Les fans de l'album éponyme de Sam Prekop et de son successeur Who's Your New Professor peuvent passer leur chemin l'âme en peine. Ce n'est pas sur The Republic que Sam Prekop renoue avec la pop savante de son premier effort solo sorti en 1999. Au fond, on ne peut pas vraiment lui en vouloir. Ces deux disques solos chéris ainsi qu'une bonne partie des disques de son groupe The Sea And Cake regorgent de tellement de finesse pop et de moments de grâce qu'on lui pardonnera cette parenthèse "musique électronique exigeante" (comprenez chiante). Et puis soyons honnêtes, on l'avait vu venir le petit père Sam. Déjà, il y avait eu cet Old Punch Card résolument abstrait voire un brin autiste, hommage affirmé au pionnier de la musique électronique portugaise Nuno Canavarro. Mais surtout il y avait cette longue divagation synthétique sur The Moonlight Butterfly, sur le EP du même nom et la présence tenace de calviers sur le dernier album de The Sea And Cake, Runner. C'est ainsi, Sam Prekop ne peut s'empêcher de mettre du synthé partout. Son dernier effort solo s'inscrit dans cette logique : une plongée dans l'infinie possiblilité / pénibilité du synthétiseur modulaire.
The Republic comporte deux parties : une première composée de neuf morceaux composés pour sonoriser une installation vidéo de l'artiste David Hartt présentée à New York. La musique est loin d'être immédiate, souvent abrasive. Elle sera inévitablement fatigante pour beaucoup. On oscille entre un essaim d'abeilles et le bourdonnement d'un drone. Certains morceaux rappellent les travaux les moins accessibles de Christian Fennesz, les abstractions d'Oval ou encore de Microstoria.
La deuxième partie de The Republic forme un EP. "Weather Vane" marque une légère transition vers un semblant de rythmique. Enfin, l'on retrouve quelques repères, un semblant de rythmique qui se dissipe très rapidement. "The Loom", "Ghost", "Invisible", "A Geometric", "Music In Pairs" sont autant de terrains de jeu qui permettent à Prekop d'approfondir ses expérimentations à base de sytnthétiseurs modulaires, convoquant au passage des artistes comme Brian Eno, Steve Reich, ou plus récemment Oneohtrix Point Never.
Où est le problème me direz-vous ? Les références sont pointues et Sam Prekop gravite autour d'une certaine avant-garde artistique. Qui plus est, c'est un artiste assez complet, versé dans les arts visuels. Le problème est que les neuf premiers morceaux sont indissociables d'un support vidéo. Probable que dans une galerie d'art, la bande sonore proposée par Prekop ait tout son sens.

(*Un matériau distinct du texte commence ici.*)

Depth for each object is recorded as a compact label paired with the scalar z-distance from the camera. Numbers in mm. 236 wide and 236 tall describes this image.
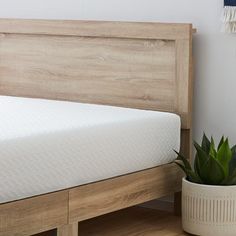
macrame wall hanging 3318
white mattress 2558
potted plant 3051
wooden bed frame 2975
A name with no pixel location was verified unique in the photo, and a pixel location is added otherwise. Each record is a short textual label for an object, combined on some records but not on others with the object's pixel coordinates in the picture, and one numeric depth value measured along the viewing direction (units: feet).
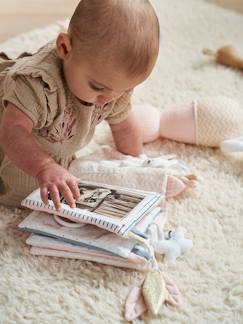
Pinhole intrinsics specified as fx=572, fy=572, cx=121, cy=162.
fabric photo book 3.15
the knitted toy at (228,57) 5.27
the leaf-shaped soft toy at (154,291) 2.95
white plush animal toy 3.26
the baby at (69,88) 2.87
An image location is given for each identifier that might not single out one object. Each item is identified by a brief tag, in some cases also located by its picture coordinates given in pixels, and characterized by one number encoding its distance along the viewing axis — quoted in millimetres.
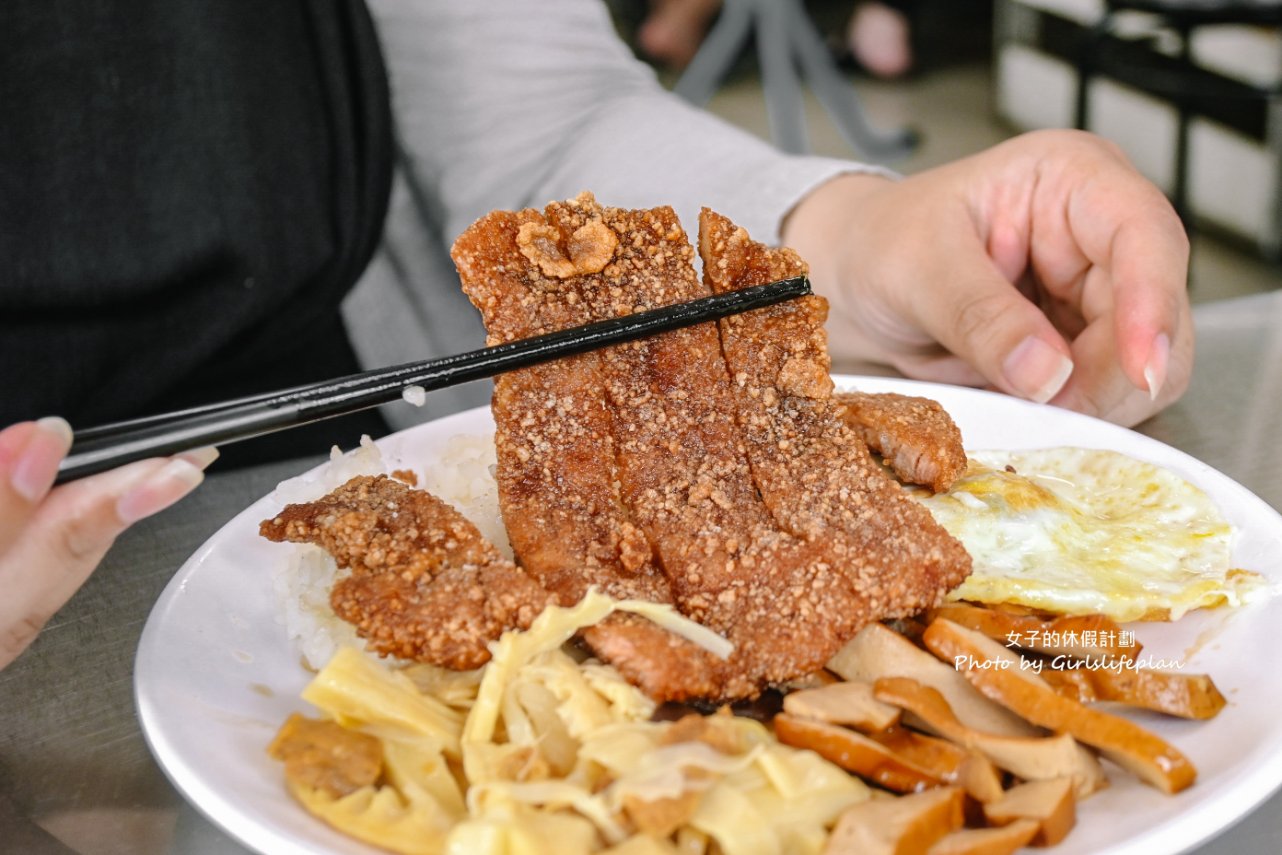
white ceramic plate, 433
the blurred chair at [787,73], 2169
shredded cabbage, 433
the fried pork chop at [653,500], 475
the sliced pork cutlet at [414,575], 473
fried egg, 503
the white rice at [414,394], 493
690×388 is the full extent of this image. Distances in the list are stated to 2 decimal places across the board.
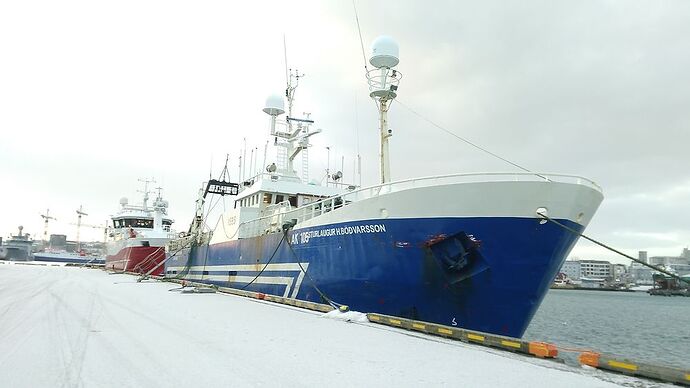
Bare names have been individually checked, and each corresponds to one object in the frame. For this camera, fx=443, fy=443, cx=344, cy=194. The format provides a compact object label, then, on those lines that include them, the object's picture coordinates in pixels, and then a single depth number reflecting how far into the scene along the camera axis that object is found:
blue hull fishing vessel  9.05
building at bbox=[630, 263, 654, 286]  126.61
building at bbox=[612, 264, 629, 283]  122.88
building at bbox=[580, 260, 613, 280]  128.62
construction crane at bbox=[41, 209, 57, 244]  134.50
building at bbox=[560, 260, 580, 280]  125.44
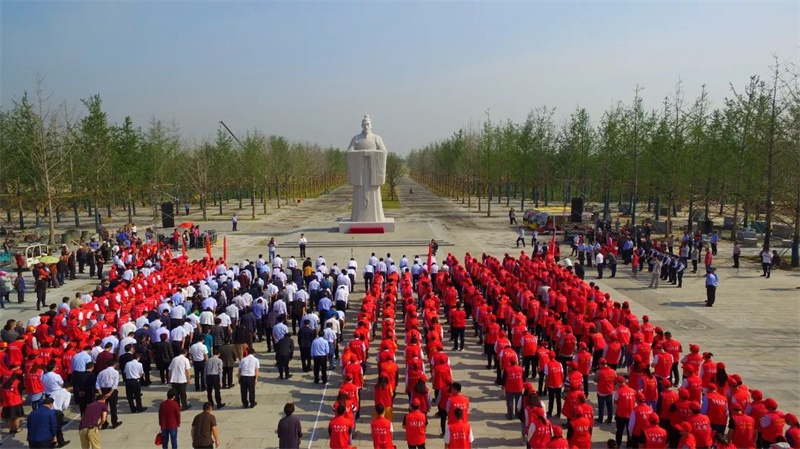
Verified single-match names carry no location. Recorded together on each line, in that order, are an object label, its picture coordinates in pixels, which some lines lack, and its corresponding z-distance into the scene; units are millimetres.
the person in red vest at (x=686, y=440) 6816
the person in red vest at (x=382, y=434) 7438
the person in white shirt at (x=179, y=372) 10328
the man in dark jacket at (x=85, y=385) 10297
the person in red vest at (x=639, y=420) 7863
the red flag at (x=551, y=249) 24781
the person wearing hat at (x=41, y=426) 8406
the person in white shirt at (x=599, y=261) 23281
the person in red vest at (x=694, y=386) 9000
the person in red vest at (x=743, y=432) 7562
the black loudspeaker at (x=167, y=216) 39625
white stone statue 36219
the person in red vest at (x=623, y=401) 8758
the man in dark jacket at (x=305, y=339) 12344
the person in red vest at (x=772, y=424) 7570
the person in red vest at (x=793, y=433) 7023
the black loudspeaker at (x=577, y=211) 34250
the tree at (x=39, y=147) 35219
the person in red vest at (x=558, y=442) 6723
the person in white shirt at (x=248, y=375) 10562
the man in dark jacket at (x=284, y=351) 11969
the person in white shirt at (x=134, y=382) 10419
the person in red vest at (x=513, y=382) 9805
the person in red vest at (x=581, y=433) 7250
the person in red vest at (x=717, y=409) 8398
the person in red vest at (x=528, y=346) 11695
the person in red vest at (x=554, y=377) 10031
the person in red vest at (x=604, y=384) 9758
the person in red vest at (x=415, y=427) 7879
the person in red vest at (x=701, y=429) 7438
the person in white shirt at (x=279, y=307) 14578
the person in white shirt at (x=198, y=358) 11312
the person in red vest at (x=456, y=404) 7766
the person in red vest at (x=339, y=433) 7336
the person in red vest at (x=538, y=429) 7371
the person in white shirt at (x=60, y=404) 9336
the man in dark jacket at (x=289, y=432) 7766
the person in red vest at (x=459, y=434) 7363
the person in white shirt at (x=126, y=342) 11592
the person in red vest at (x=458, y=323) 13625
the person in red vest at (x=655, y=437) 7258
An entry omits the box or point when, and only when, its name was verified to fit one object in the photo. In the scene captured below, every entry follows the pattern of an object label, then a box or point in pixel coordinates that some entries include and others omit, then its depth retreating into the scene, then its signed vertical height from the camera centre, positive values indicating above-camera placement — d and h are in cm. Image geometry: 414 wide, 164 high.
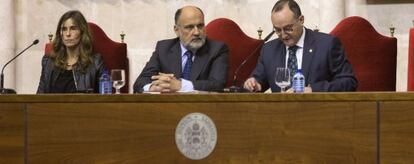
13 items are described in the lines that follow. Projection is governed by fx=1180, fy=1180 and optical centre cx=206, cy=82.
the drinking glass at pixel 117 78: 593 -7
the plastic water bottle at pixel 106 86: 600 -11
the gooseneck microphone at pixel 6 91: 638 -14
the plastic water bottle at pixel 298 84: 570 -9
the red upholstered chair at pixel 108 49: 774 +10
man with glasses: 651 +7
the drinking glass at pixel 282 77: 565 -6
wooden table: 476 -26
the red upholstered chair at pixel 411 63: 748 +1
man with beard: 678 +4
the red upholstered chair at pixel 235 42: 762 +15
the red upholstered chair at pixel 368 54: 737 +7
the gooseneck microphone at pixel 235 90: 569 -12
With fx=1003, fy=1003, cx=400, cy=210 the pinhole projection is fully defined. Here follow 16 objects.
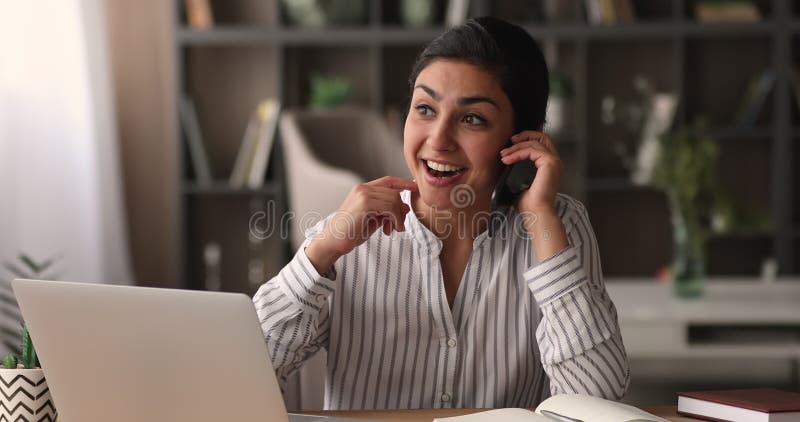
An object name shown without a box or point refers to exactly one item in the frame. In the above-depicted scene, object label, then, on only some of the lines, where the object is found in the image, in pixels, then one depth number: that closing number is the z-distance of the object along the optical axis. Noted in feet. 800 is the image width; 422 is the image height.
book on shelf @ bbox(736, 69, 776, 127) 14.56
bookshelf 15.21
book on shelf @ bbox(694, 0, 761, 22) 14.47
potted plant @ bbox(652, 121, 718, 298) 10.78
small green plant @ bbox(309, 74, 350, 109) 14.56
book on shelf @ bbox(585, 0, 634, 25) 14.51
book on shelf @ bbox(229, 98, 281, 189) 14.57
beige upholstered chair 12.88
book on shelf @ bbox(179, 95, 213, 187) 14.47
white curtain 11.43
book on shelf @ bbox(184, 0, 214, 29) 14.48
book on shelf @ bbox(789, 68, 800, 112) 14.49
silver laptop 3.24
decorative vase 10.73
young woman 4.46
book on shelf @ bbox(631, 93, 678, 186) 14.52
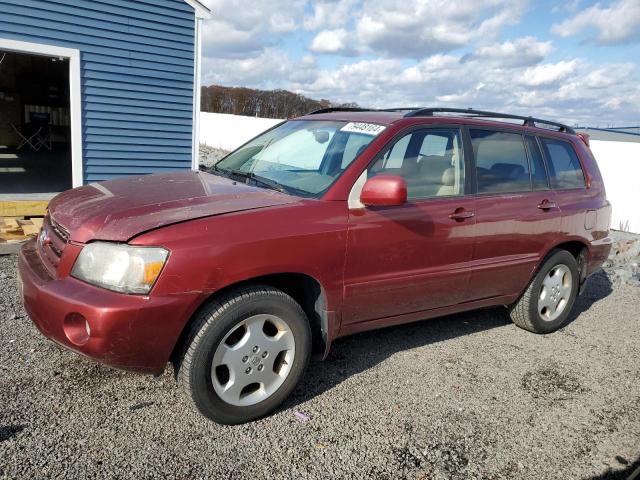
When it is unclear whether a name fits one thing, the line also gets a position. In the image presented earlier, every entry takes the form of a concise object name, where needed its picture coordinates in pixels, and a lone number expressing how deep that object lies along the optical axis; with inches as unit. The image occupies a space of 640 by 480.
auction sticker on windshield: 139.3
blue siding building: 311.4
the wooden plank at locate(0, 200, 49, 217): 254.4
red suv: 103.4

Sur disque, c'est beaucoup moins évident. Même sentiment de frustration pour le "EP" qui complète cet album, on a l'impression que Sam Prekop s'est imposé un atelier synthé modulaire. Chez Fennesz, Oneohtrix Point Never, l'investigation et la recherche dans la musique électronique semblent cohérentes, maîtrisées, faire partie d'un tout. Chez Sam Prekop, on a l'impression qu'il s'agit d'un hobby. La démarche semble sincère, mais son truc, c'est vraiment la pop aérienne.
Si pour vous Sam Prekop est synonyme de sieste au soleil, de Piña Colada et de bande-son pour apéritif ensoleillé, ce disque ne présente aucun intérêt. Si vous avez envie d'épater vos copains arty ou si vous aimez la musique qui peut s''écouter en passant l'aspirateur, ce disque est pour vous.